Jia! I was a big fan of Best Little Bookshelf in Texas(started by reading your PC articles when I was in the PC app process) and am so happy to see you writing here. Good luck to you and your boyfriend!

j-i-a (#746)

@Lila Fowler Back when I was a little Sweet Valley reader, having Lila Fowler come to life and acknowledge my existence was the literal subject of many an early, awful short story of mine. Let alone having Lila Fowler give me a compliment! Peace Corps Lila (or non-PC Lila, if the app process did you in with its 20 months of torture) you are making all of my dreams come true.

sony_b (#225)

We’ve been trying to buy a place in the SF Bay Area (Alameda, Oakland, or San Leandro) since January and have had 8 offers rejected or just ignored. Last week I found the best way to get an offer an an REO countered and accepted – go to India! Seriously, the 12.5 hour time difference, and the fact that I am in India trying to work a tech conference and boyfriend is at home have made for an insane week.
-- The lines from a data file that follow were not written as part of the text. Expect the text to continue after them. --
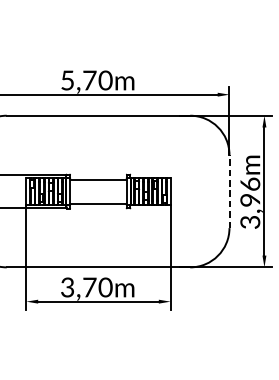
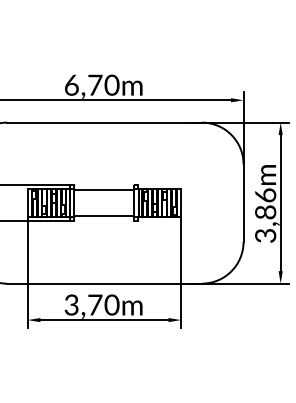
text: (67, 79) -> (71, 84), 5,70m -> 6,70m
line: (229, 191) -> (243, 203), dashed -> solid
text: (251, 200) -> (266, 212), 3,96m -> 3,86m

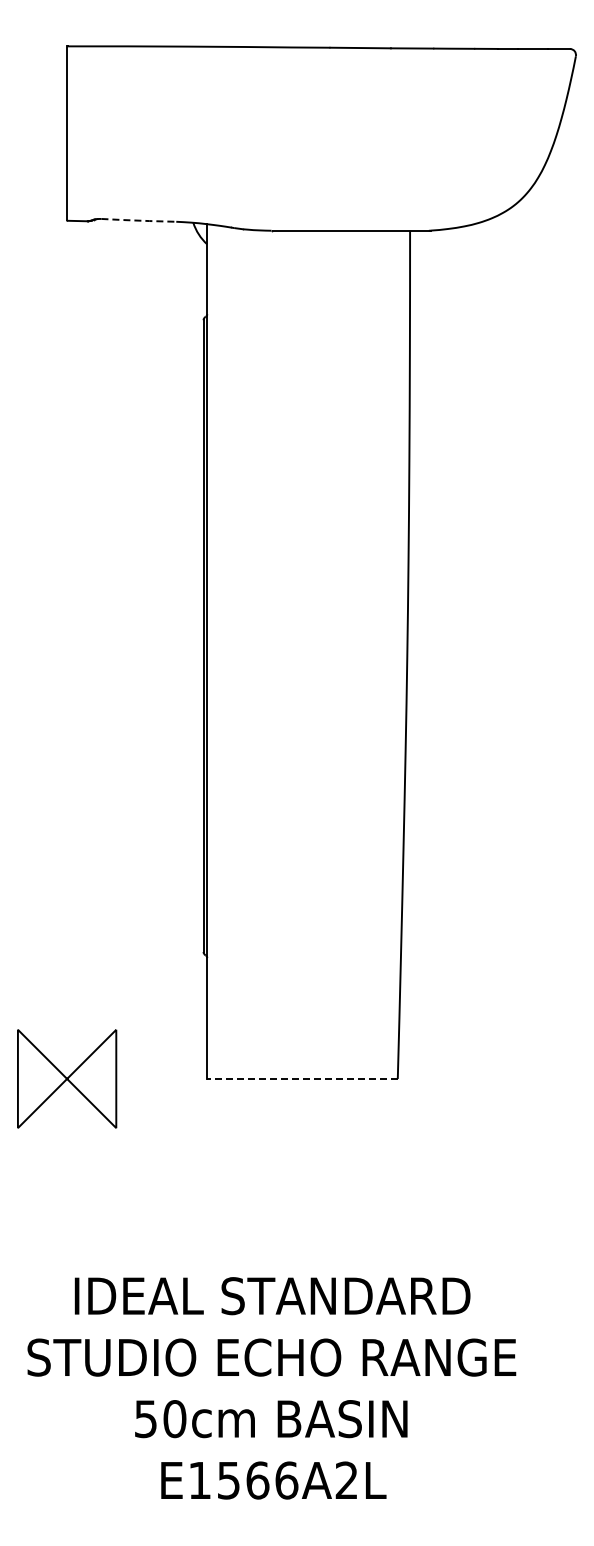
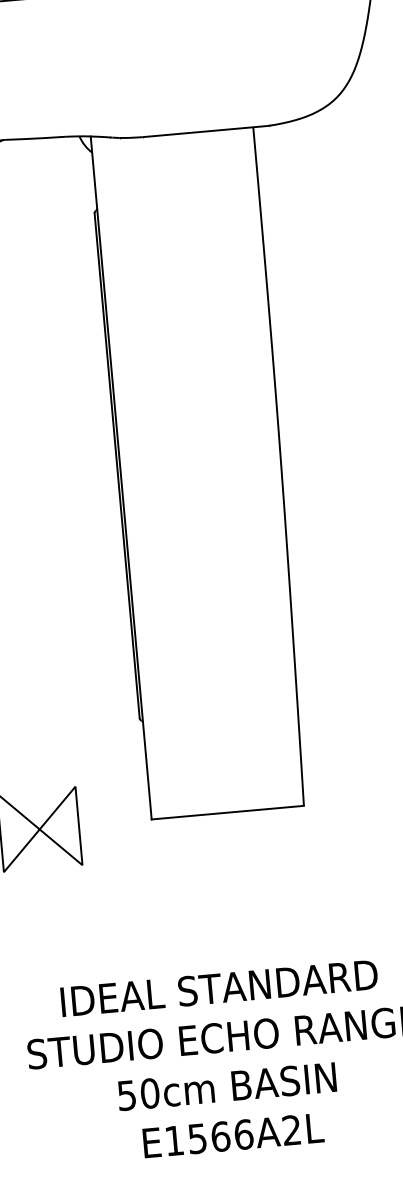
line: (139, 220) -> (36, 138), dashed -> solid
line: (302, 1078) -> (227, 812), dashed -> solid

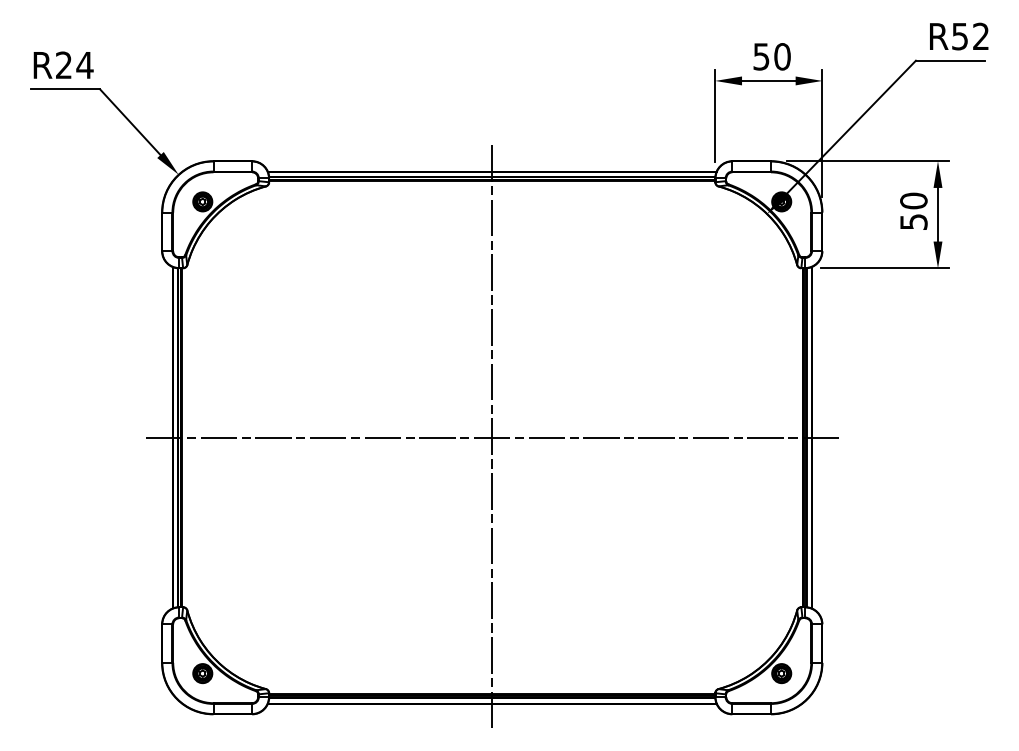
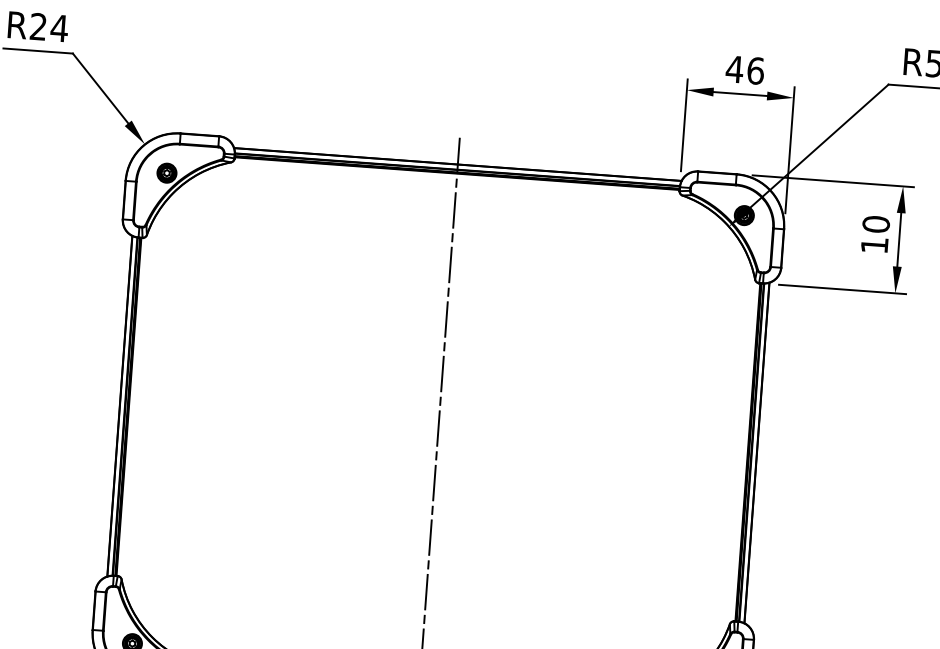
text: (771, 56) -> (744, 69), 50 -> 46
text: (913, 221) -> (874, 244), 50 -> 10
line: (491, 437) -> (437, 429), removed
We should be in escrow within the next 24 hours, unless Bank of Schmamerica does something else completely ridiculous.

A word of caution to folks thinking about this stuff – be very careful about your agent and your mortgage broker. I could do a whole post on the completely unethical and illegal shenanigans we’ve seen in the last few months. (Mike, Logan, want one?) The SF area and NY are both extreme markets, but there are a lot of agents, brokers, and bankers everywhere with absolutely no ethics who are counting on the buyers to be clueless, desperate, or so in love with a particular house they’ll do anything to get in it. Including bid waaaaay past the comps.

Not to mention there are some realtors out there who are nice, but just plain idiots. There are fantastic realtors as well, but they are harder to find. Try to get referrals if you know anybody who has bought in the last 10 years in the area where you’re looking.

@sony_b Ugh, idiot brokers are the WORST. I felt like a MORON seeing how much the chucklehead we used got from the sale considering how useless he was throughout the entire process. There was a screwup by our agent at pretty much every single step, not to mention the fact that my wife found every decent home we looked at since all the agent seemed able to find were foreclosures halfway through renovation and stuff that blatantly didn’t meet our (super easy) criteria.

sony_b (#225)

@Leon Tchotchke They really are scary. I met my agent in 2003 when I bought my first condo. She was literally the 12th agent I tried to work with. It was when everything was booming in the bay area, and I was making about 70k at the time. The first 11 agents I tried refused to show me anything under 400k – insisting that I “made enough money” and I thought they were insane. Anne got me into my studio at the beach at 210. I’m still massively underwater on it now, but that’s not her fault. I’ve referred several friends and they were all happy too. She was my first call when we were ready to start this time, and she’ll be the first call when we’re ready to trade up in a few years too.